[I-OR08-06] 母体抗SS-A抗体陽性の先天性完全房室ブロックに合併する上行大動脈拡張の臨床像
キーワード:先天性完全房室ブロック, 上行大動脈拡張, 中期予後
【背景】母体抗SS-A抗体陽性の先天性完全房室ブロック(SSA-CCAVB)患者で上行大動脈拡張(aAoD)が合併する報告があるが、機序や長期経過などその詳細は不明である。【目的】当施設でのSSA-CCAVB患者においてaAoDの合併の有無、機序、経過について調査し、臨床像を明らかにすること【対象】当施設で2007年10月から2017年12月の間に新生児管理を行ったSSA-CCAVB9例。【方法】新生児期から直近まで心エコー所見を診療録より後方視的に抽出し、aAoDの合併の有無、経過を調査した。また、aAoD機序推定のため、1回拍出量や母体抗SS-A抗体値についても調査した。【結果】9例中、1例は重症両心不全で新生児期に死亡、5例は他施設で外来管理中、3例を当施設で外来管理中。新生児期の心エコーでは全例ST Junction(STJ)までは拡大していなかった。STJ以降を測定していたのは4例で、全例aAoDが見られた(中央値+4.45SD)。arch以降は全例拡大していなかった。新生児以降も当科で経過観察中の3例では、ペースメーカ治療とロサルタン内服を3例とも2年以上行っているが、直近の心エコー(2.7~5.7歳)ではaAoDは全例残存していた(中央値+3.8SD)。
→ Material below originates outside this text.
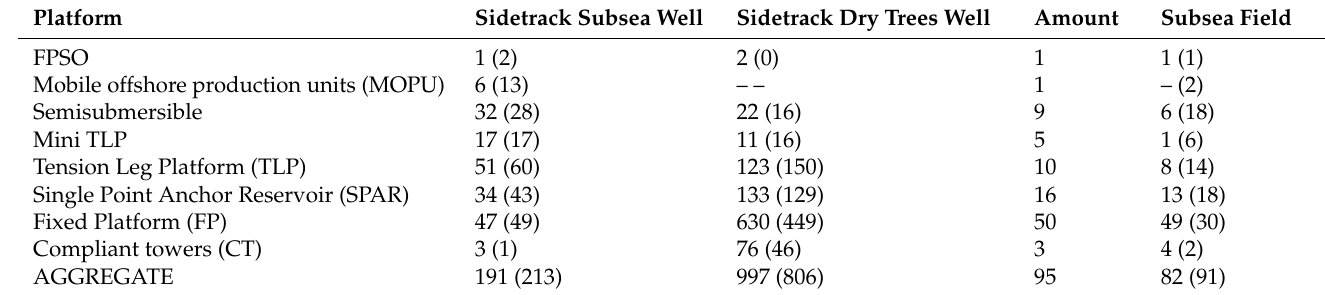
Table 1. Inventory of deep water platforms in GoM; (Courtesy: BOEM, data retrieved in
母体抗SS-A抗体値や1回拍出量とaAoDの関係ははっきりしなかった。【結語】機序は不明であるが、SSA-CCAVB患者では、少なくとも半数で上行大動脈のみの拡大を合併し、そのaAoDは乳児期以降も残存している。機序や予後の解明には、今後の症例の蓄積と経過観察が必要である。